Tourné quatre ans après Les Griffes de la Nuit qui ont élevé Craven au rang des maîtres de l'Horreur, The Serpent and the Rainbow est un de ses films les plus contradictoires. Il est marqué par un yo-yo perpétuel entre les enjeux ou gimmicks les plus triviaux (tandem professionnel puis romantique avec la locale instruite et séduisante) et les plus obscurs (les parasites de l'âme !), entre la fantaisie et la vulgarité. Le flirt avec le fantastique pur est à la fois appuyé et prudent, les foucades irrationnelles mais toujours justifiées (ou vraisemblables malgré le choc, ou carrément oniriques) abondent. Une fièvre bis porte le film malgré tout le fouillis que cela induit. Les visions infernales ou 'irréelles', les accès de violences extrêmes, rythment ce chaînon manquant entre Las Vegas Parano (1998) et Dellamorte Dellamore (1994).


À défaut d'être foncièrement brillante, au moins la séance offre un profond dépaysement et maîtrise l'art de surprendre. Après un démarrage exagérément décousu, elle monte en qualité et en ampleur. Sans prévenir, L'emprise s'inscrit dans le genre dont Midnight Express est chef de file (indirect, ce n'est pas un mouvement) : l'agent de Cassidy et sa compagnie (par Bill Pullman, pas très convaincant au début – notons la manie étrange consistant à le montrer en petite tenue) devient un touriste blanc ramené sur 'terre' pour aller droit vers un nouvel enfer. La détresse de l'exilé reste un élément de second ordre, mais le décalage, l'angoisse et la solitude dans un contexte étranger sont mises en valeur avec force et ingéniosité. Les repères perdus ne sont pas seulement culturels ou sociaux, mais tiennent aussi aux sensations et aux flux de conscience.

[DONNÉES D'ENTRÉE]:
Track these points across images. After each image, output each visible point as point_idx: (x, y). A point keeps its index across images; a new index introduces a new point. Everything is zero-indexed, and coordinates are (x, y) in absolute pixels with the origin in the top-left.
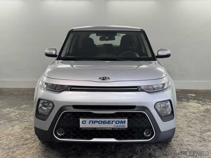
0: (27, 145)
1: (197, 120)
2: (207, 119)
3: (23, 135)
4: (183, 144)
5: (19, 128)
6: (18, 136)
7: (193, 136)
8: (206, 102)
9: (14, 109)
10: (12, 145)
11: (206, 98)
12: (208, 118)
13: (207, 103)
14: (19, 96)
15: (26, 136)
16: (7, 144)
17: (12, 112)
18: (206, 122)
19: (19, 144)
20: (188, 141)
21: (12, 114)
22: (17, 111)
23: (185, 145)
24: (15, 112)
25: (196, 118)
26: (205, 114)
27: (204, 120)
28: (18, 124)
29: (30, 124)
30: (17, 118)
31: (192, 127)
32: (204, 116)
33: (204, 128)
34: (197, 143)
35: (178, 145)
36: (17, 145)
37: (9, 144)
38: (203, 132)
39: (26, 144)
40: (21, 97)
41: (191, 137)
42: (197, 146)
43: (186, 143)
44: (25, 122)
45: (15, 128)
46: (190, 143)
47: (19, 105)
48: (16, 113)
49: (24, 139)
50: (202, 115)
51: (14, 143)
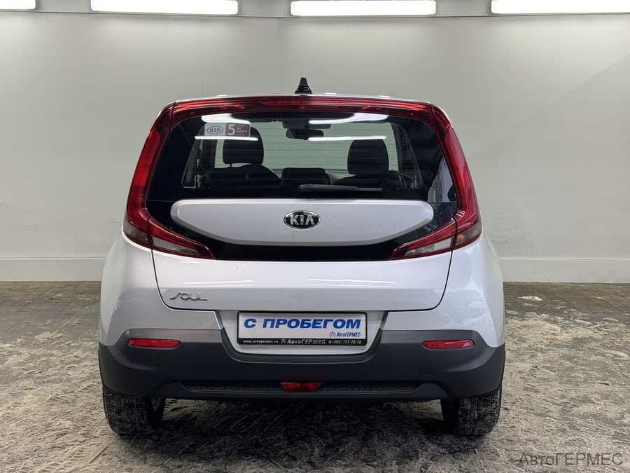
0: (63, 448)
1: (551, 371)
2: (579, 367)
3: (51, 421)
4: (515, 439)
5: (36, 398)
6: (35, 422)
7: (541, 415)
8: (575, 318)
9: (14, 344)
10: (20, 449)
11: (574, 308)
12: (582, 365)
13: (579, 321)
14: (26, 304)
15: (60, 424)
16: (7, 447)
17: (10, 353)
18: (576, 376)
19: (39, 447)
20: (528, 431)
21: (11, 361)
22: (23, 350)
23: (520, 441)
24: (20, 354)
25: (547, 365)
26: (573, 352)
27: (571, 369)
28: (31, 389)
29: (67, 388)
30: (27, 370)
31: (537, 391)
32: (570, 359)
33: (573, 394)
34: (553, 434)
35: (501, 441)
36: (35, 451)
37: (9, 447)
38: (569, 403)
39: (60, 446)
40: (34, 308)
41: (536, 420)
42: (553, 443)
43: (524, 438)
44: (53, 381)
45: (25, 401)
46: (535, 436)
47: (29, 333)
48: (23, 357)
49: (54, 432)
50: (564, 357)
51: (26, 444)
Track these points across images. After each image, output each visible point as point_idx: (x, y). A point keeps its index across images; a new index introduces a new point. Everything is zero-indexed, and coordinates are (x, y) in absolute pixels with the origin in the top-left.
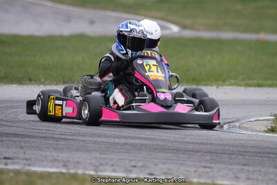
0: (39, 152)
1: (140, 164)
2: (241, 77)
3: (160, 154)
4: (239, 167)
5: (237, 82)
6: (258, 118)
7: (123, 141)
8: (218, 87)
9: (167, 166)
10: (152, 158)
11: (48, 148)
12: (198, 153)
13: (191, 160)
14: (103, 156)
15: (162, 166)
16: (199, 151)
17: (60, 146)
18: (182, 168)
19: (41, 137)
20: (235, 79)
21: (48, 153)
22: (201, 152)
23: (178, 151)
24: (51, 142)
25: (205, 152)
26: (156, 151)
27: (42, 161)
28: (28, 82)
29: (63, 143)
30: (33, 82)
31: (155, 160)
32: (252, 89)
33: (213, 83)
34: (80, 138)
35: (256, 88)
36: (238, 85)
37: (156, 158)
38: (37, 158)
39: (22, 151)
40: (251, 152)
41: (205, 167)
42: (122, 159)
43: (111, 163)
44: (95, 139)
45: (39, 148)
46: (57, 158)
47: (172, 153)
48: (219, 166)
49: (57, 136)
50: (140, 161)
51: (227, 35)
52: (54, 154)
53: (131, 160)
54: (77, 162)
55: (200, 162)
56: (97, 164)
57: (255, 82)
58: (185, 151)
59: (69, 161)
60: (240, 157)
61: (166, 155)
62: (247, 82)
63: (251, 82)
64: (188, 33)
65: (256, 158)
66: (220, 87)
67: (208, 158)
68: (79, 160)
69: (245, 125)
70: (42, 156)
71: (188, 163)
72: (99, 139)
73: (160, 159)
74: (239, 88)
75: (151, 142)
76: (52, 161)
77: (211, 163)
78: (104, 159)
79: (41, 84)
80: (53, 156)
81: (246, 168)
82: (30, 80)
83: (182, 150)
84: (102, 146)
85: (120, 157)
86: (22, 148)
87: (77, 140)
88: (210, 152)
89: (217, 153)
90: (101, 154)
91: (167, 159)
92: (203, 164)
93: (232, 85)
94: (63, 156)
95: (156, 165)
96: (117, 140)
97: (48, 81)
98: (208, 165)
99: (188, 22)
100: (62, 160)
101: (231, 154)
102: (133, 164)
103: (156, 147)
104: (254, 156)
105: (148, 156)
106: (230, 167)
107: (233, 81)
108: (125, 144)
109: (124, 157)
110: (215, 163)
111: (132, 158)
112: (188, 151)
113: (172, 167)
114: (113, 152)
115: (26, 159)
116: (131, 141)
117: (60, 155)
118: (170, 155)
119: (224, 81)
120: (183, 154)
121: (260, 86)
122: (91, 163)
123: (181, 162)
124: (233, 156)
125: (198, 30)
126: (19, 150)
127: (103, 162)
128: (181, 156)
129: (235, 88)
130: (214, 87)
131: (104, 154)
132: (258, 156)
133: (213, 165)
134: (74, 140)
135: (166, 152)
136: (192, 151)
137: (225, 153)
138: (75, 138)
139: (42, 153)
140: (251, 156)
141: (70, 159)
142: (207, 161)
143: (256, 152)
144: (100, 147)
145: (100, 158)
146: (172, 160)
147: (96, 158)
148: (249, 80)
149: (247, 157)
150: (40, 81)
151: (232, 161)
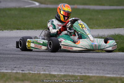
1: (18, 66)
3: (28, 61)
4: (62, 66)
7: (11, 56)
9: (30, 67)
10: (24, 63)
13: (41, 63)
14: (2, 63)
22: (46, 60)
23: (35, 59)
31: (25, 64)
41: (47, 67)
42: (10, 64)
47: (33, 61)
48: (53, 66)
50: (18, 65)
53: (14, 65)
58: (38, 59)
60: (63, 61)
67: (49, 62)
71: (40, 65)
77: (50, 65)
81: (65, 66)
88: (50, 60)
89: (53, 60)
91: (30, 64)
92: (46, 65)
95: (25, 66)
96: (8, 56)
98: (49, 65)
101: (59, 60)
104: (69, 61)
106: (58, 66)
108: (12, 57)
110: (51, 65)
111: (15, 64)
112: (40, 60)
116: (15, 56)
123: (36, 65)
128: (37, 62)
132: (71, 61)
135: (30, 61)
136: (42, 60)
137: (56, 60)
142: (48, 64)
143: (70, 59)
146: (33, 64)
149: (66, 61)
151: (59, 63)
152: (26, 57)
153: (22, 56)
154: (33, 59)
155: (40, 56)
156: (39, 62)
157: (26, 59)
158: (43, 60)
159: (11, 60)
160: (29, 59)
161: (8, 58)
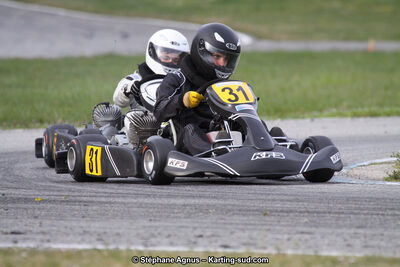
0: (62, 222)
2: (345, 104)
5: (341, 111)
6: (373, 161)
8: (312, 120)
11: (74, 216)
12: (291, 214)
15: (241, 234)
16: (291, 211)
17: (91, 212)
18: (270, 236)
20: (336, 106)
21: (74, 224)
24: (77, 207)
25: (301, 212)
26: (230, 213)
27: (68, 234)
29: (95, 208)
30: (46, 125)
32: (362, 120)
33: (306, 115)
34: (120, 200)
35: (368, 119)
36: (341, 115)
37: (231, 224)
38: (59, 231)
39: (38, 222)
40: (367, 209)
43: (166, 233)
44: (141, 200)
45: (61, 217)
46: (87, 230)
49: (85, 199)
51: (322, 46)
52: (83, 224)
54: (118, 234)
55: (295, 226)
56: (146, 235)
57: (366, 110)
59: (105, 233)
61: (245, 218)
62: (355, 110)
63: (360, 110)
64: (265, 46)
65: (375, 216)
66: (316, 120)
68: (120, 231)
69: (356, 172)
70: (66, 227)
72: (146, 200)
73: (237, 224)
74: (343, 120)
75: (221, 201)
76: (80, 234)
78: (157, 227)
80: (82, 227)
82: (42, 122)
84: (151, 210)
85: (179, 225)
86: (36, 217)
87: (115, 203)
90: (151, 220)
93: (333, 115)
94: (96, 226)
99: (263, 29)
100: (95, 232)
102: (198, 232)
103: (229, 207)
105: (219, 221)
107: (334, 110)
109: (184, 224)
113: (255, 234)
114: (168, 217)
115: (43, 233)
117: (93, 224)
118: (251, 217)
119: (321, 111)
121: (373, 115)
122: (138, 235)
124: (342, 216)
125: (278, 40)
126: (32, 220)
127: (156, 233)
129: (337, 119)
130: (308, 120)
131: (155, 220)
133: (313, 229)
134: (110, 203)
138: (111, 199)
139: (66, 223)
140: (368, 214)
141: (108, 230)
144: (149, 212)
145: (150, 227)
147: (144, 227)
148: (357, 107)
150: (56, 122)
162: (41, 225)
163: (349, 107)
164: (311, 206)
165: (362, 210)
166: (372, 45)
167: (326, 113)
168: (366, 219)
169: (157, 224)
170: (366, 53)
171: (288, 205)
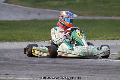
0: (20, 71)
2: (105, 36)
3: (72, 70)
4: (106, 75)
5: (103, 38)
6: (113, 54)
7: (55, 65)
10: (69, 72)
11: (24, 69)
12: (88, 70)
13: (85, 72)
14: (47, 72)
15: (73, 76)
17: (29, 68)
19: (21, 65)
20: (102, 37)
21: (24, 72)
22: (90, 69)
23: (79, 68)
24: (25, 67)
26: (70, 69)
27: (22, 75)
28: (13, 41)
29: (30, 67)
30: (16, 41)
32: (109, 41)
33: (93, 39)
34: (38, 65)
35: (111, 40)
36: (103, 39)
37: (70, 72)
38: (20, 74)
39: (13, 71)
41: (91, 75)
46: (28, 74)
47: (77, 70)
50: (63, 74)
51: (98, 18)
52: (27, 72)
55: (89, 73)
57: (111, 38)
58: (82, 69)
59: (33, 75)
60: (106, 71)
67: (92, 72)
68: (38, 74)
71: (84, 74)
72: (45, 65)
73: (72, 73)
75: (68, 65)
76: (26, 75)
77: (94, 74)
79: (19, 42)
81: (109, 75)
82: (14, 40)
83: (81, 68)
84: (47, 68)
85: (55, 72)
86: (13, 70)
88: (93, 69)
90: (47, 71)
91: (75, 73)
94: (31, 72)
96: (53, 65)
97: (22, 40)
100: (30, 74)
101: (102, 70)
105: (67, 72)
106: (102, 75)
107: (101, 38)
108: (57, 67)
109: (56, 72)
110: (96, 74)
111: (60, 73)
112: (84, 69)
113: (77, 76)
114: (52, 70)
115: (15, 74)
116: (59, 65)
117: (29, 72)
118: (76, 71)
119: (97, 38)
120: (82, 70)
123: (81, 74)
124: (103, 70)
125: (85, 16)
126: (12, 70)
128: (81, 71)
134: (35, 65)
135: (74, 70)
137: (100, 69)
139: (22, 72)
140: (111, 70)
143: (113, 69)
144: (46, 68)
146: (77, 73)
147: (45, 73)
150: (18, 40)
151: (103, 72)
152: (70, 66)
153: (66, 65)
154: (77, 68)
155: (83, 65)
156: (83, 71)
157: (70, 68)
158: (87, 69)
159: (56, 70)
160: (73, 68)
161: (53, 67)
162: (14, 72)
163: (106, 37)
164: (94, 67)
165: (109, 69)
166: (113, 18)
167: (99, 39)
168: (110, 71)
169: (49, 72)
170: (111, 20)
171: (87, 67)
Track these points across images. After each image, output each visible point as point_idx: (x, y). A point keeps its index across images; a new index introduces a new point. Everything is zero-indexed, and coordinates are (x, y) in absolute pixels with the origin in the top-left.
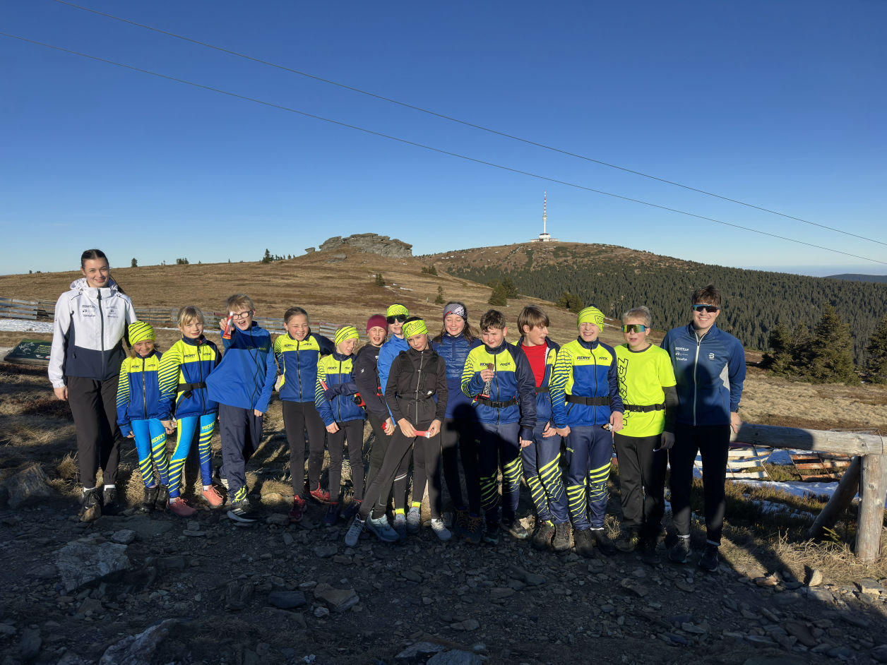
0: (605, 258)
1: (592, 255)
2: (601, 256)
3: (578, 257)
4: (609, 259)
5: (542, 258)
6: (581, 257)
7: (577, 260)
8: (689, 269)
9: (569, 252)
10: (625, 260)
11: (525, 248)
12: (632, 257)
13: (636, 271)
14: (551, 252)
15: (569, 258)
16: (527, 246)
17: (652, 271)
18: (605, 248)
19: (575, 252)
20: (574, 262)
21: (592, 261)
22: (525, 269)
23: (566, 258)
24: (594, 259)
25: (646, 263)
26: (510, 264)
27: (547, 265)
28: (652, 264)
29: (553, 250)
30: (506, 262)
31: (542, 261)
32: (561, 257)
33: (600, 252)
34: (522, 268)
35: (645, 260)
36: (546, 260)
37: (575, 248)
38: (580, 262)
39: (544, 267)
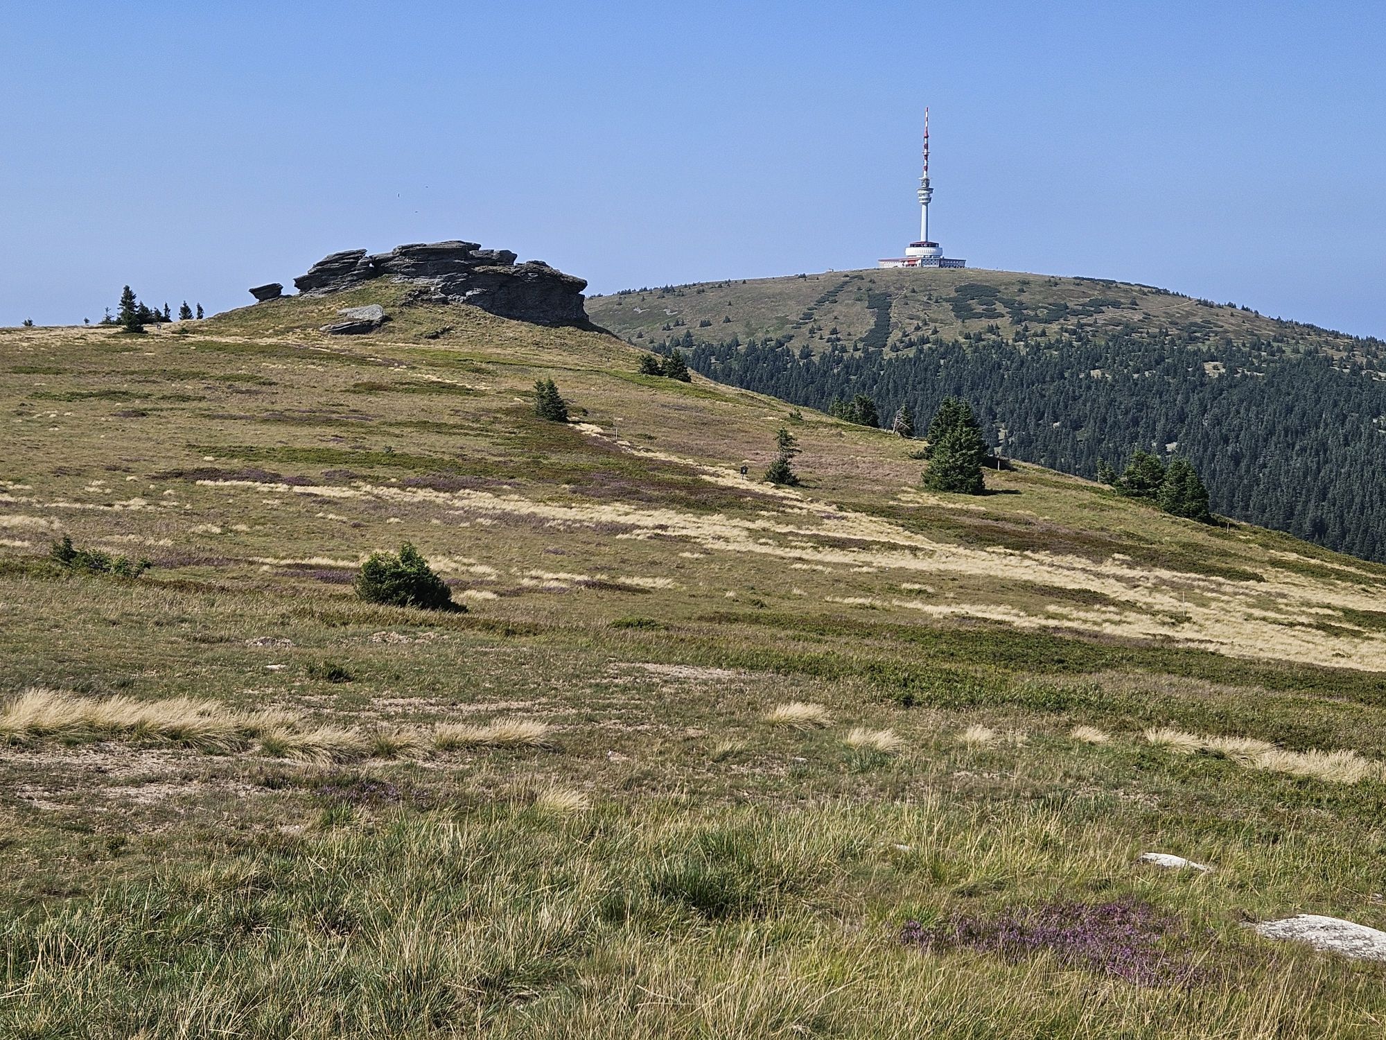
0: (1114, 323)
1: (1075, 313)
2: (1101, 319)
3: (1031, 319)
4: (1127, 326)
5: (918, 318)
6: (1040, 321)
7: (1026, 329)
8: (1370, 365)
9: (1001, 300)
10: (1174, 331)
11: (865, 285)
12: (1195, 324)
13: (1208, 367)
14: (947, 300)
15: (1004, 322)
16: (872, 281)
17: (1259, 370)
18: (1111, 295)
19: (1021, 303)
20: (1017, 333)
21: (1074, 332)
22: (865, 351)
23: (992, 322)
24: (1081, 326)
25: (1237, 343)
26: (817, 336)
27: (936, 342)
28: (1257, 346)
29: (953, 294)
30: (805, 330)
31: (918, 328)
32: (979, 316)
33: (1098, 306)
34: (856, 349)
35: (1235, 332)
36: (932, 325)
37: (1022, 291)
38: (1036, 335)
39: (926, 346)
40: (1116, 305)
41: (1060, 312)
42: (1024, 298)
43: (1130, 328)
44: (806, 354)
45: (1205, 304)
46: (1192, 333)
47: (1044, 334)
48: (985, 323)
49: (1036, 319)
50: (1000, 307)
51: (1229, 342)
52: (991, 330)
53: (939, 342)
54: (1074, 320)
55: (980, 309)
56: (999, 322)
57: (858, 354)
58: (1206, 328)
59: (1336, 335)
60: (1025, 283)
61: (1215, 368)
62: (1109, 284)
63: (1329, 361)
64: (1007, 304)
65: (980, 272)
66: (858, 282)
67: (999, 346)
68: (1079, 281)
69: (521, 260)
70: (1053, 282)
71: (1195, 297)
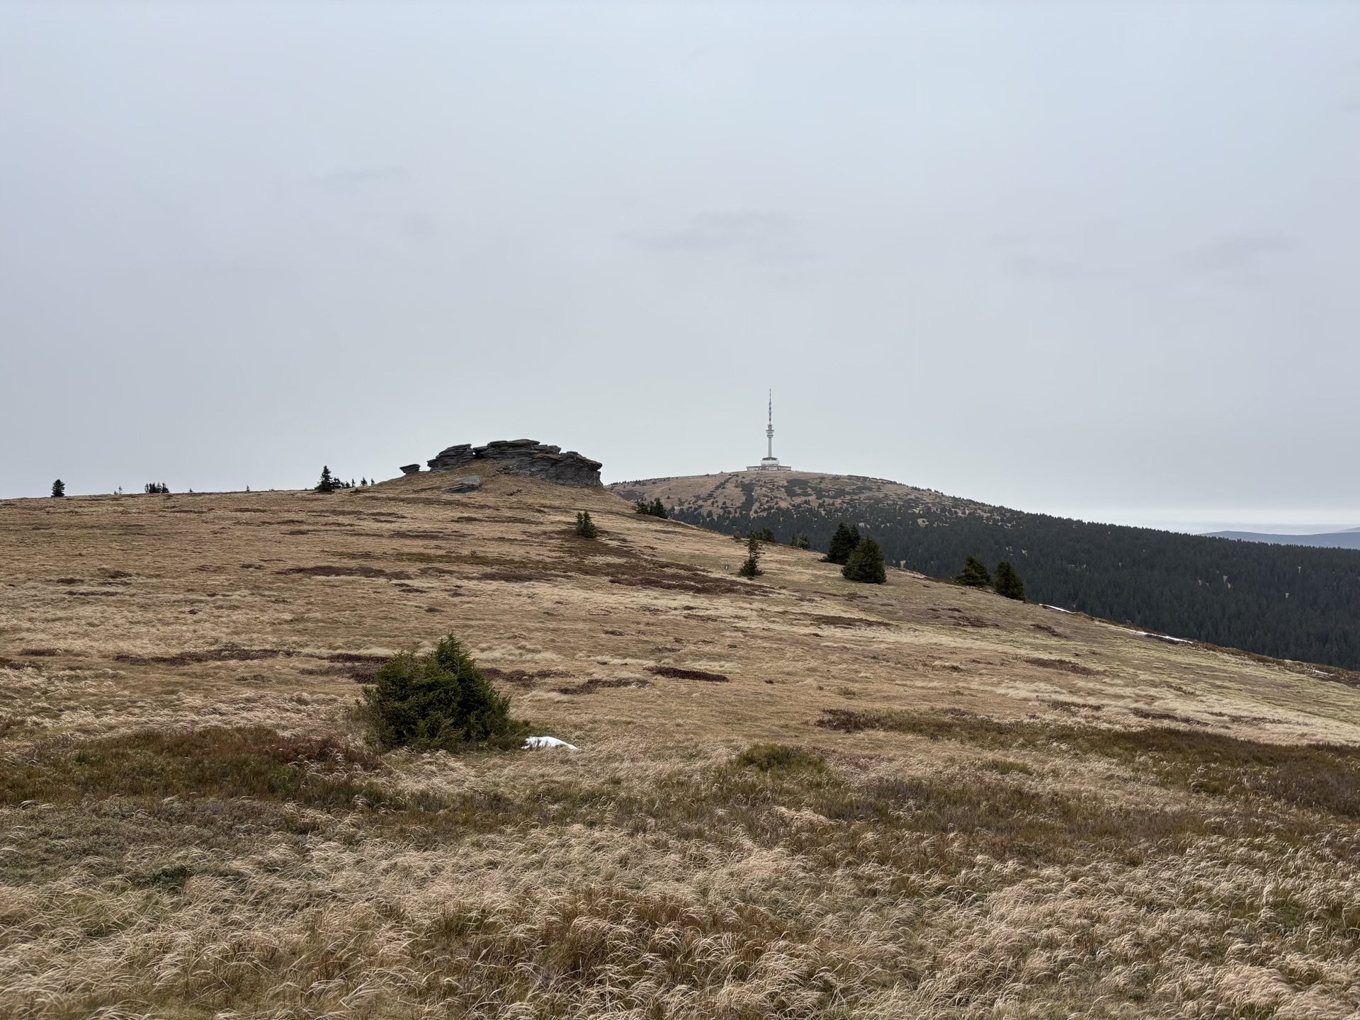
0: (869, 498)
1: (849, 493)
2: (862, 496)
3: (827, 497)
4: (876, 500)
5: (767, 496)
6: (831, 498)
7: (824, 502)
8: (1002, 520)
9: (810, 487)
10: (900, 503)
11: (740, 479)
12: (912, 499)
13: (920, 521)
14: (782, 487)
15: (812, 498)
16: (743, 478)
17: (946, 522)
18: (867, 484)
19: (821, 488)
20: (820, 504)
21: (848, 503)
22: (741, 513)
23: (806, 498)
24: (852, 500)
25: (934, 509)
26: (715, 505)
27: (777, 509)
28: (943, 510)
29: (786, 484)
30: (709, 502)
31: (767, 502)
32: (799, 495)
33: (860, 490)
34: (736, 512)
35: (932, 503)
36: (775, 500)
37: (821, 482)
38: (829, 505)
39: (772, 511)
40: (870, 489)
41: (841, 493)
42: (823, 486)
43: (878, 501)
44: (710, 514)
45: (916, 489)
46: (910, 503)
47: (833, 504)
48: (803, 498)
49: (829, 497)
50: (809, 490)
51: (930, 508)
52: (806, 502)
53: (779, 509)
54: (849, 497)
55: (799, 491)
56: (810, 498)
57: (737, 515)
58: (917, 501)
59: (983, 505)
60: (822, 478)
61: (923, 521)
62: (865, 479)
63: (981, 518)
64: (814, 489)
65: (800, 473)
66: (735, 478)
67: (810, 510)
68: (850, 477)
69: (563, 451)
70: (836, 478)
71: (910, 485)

[QUESTIONS SUR L'EXTRAIT]:
1. Répondez aux questions suivantes d'après l'extrait :
(a) Combien d'années après Les Griffes de la Nuit le film a-t-il été tourné ?
(b) Entre quels deux films l'auteur situe-t-il ce « chaînon manquant » ?
(c) Quel acteur interprète l'agent de Cassidy et sa compagnie ?
2. Recopiez à l'identique tout le passage de l'extrait qui va de « Tourné quatre ans » jusqu'à « Dellamorte Dellamore (1994). » inclus.

[RÉPONSES NUMÉROTÉES]:
1.
(a) Quatre ans.
(b) Entre Las Vegas Parano (1998) et Dellamorte Dellamore (1994).
(c) Bill Pullman.

2.
Tourné quatre ans après Les Griffes de la Nuit qui ont élevé Craven au rang des maîtres de l'Horreur, The Serpent and the Rainbow est un de ses films les plus contradictoires. Il est marqué par un yo-yo perpétuel entre les enjeux ou gimmicks les plus triviaux (tandem professionnel puis romantique avec la locale instruite et séduisante) et les plus obscurs (les parasites de l'âme !), entre la fantaisie et la vulgarité. Le flirt avec le fantastique pur est à la fois appuyé et prudent, les foucades irrationnelles mais toujours justifiées (ou vraisemblables malgré le choc, ou carrément oniriques) abondent. Une fièvre bis porte le film malgré tout le fouillis que cela induit. Les visions infernales ou 'irréelles', les accès de violences extrêmes, rythment ce chaînon manquant entre Las Vegas Parano (1998) et Dellamorte Dellamore (1994).